Que risque un pilote à enfreindre les obstacles et à ne pas
respecter son plan de vol ? Tout d'abord : le conseil de discipline ;
je vous assure que ce n'est pas une plaisanterie ; l'atmosphère qui y
règne rappelle presque celle d'un véritable tribunal. Les sanctions y sont
sévères, un mois à plusieurs années de retrait de la licence de pilote. Pour le
cas d'atterrissage sur un terrain non homologué, c'est tout simplement la
correctionnelle.
Voilà donc résumés les inconvénients de ce fameux plan de
vol, nécessaire et indispensable pour les avions de ligne (1), mais qui est
une brimade pour le pilote privé et une entrave intolérable à l'utilisation de
son avion personnel, dont il devrait pouvoir se servir comme de son automobile.
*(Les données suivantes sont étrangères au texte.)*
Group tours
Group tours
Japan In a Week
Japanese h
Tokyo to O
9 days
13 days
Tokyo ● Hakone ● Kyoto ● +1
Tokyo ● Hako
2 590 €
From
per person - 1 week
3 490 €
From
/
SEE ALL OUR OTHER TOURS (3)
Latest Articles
Quel souci de sécurité a présidé à l'élaboration de ces mesures ? C'est
certainement la poursuite des gangsters et des trafiquants internationaux, qui,
hélas ! utilisent l'avion pour se livrer à leurs louches trafics. Le plan
de vol devait permettre de surveiller, de contrôler leurs déplacements. Une
récente affaire de trafic d'or en Dordogne a prouvé avec quelle désinvolture
ils se moquaient de leur plan de vol (lorsque l'on risque sa peau, l'on
peut bien risquer aussi quelques milliers de francs d'amende).
Il faut que le plan de vol soit aboli au plus tôt si l'on
ne veut pas tuer l'aviation privée française. C'est une mesure qui n’embête,
en somme, que les braves gens.
Les propriétaires français d'avions privés sont, en général,
des gens bien connus dans les cités où ils exercent leurs activités. De plus,
ils appartiennent à un Aéro-club, où une sélection s'effectue toujours pour
éliminer les membres ne présentant pas toutes les garanties morales.
Les Aéro-clubs sont prêts à assurer le contrôle et la responsabilité
des déplacements de leurs membres.
II faut supprimer le plan de vol à l'intérieur de la
France et le conserver pour les déplacements à l'étranger.
Les délits commis par quelques sombres individus ne doivent
plus obliger les braves gens à passer une demi-heure et plus à établir un plan
de vol pour pouvoir effectuer un voyage de quelques centaines de kilomètres ...
voire de 10 kilomètres.
Maurice DESSAGNE.
(1) Le Chasseur Français, novembre 1950.